A few years after reefers made their debut in the Gulf, mutton producers in Argentina pushed the limits of just how far you could ship meat on ice by successfully transporting it across the Atlantic Ocean to France.
In the late 1870s, several more innovations advanced the technology, including the use of electricity, ammonia and carbon dioxide compression and the steam-powered Bell-Coleman refrigeration system. Even though spoilage continued to occur, and still does to this day, these advancements in technology meant that more products could be shipped with more confidence to more places around the world than ever before.
We’ve come a long way since packing frozen meat with ice and sawdust, and leaders in the industry continue to improve the process.
Today’s reefers are equipped with some of the most innovative refrigeration technology that exists. Controlled Atmosphere (CA) Transportation allows an avocado picked in Mexico just prior to ripening to take up to a 35 day voyage, including the crossing of an ocean and the subsequent land travel, to the United Kingdom without turning into brown mush.

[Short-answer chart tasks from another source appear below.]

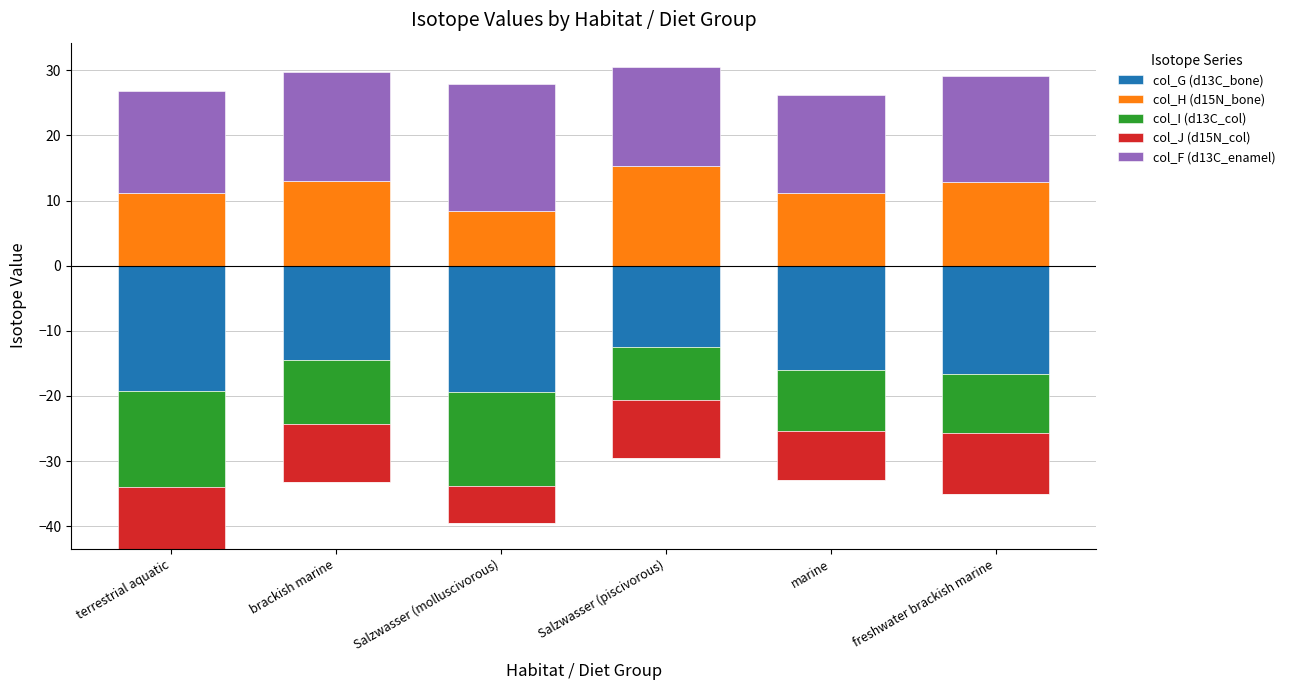

What position from the left is brackish marine?

2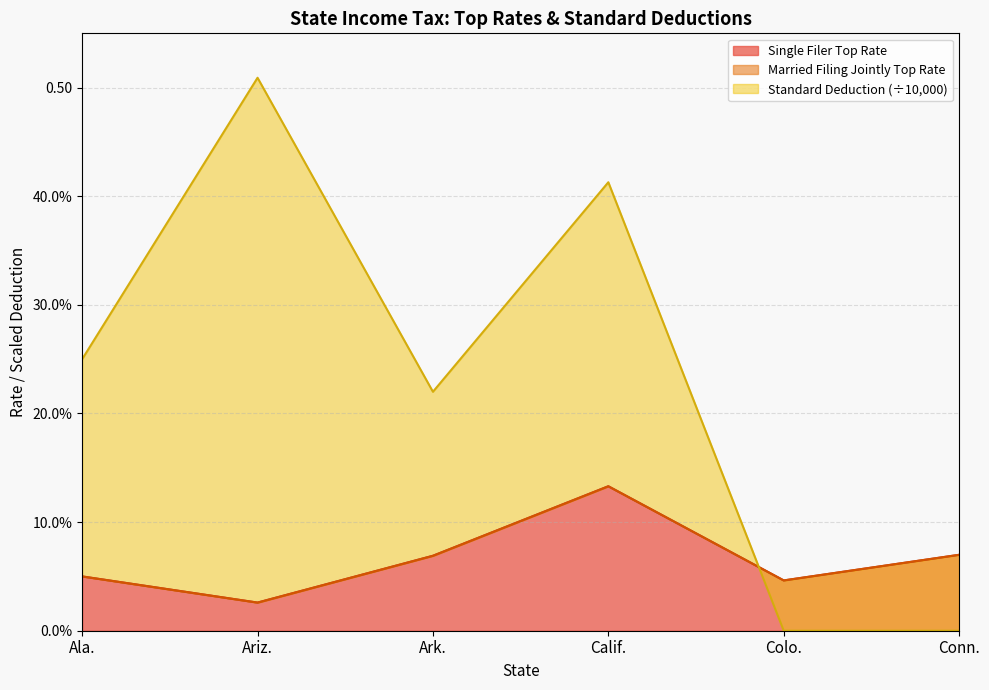

At how many categories does at least one series exceed 0?

6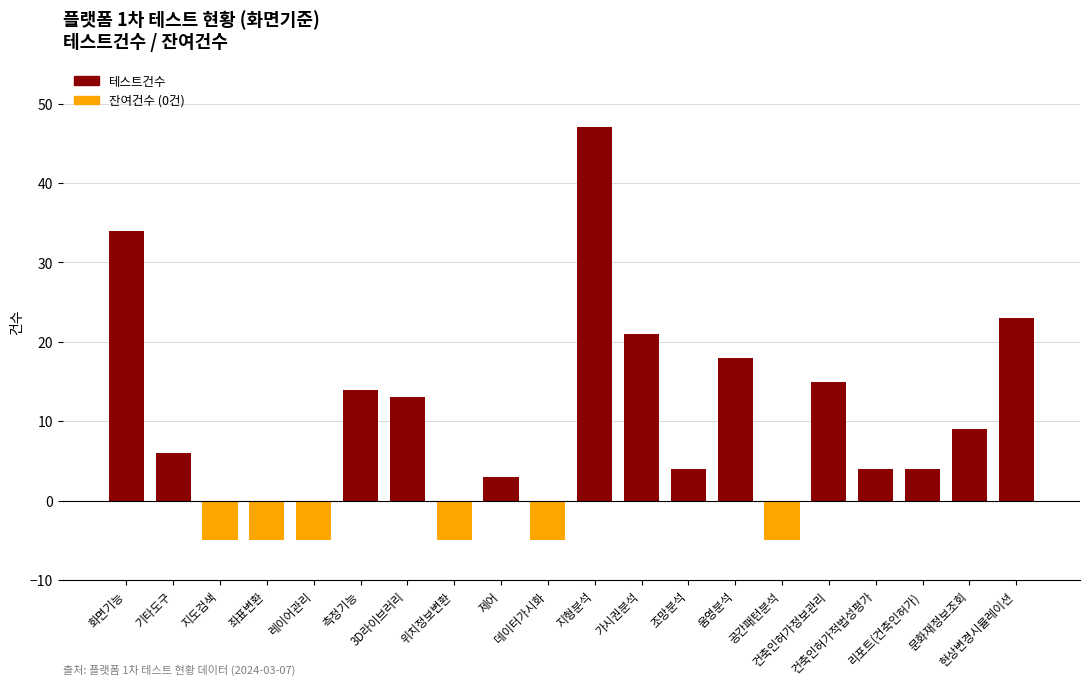

The 테스트건수 series shows -59 at 4.서비스. True or false?

False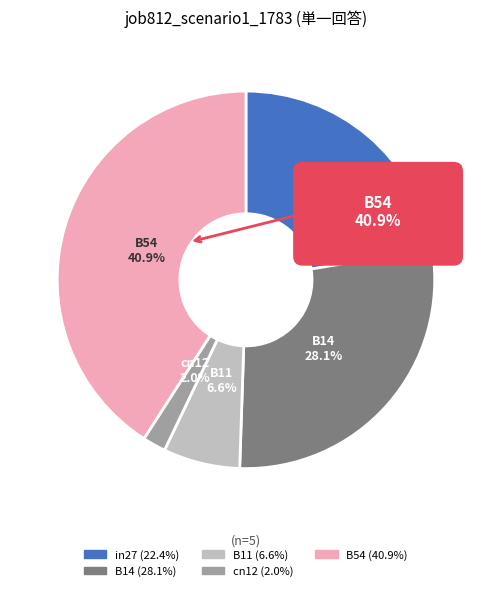

To the nearest percent, what is the average slice percentage?

20%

Some of the leading shipping companies, Hamburg Sud, Maersk and Hapag-Lloyd, have developed the ability to use the natural respiration of fruits and vegetables to effectively slow down the ripening process of other fruits and vegetables to provide an optimum atmosphere for transportation, effectively placing them into hibernation for the voyage. In other cases, the container is injected with a gas mixture that allows the ship to maintain the temperature and humidity inside the containers within half a degree and to a temperature as low as -40 degrees Fahrenheit. Ship designers have found ways to build ships, as in the case of the Reefer RoRo, that decrease the amount of time it takes to load them, which cuts down on the loss of cold.
In 2009, the M/V Auriga Leader became the first cargo ship partially powered by the sun, with 328 solar panels generating about ten percent of the ship’s total energy. While this technology has not yet been implemented in current day reefers, the potential for advancement is clear.
So, the next time you cut into that perfectly ripe avocado or sit by the beach with a cold beverage on ice, take a moment to think about everything it took to get to your hands, the vast ocean that it had to cross, the technology born out of necessity that went into refrigeration, not only in ships but in your own household and the potential for more food getting to more people in a way that is continually more efficient for the producer, the transporter, the consumer and the environment.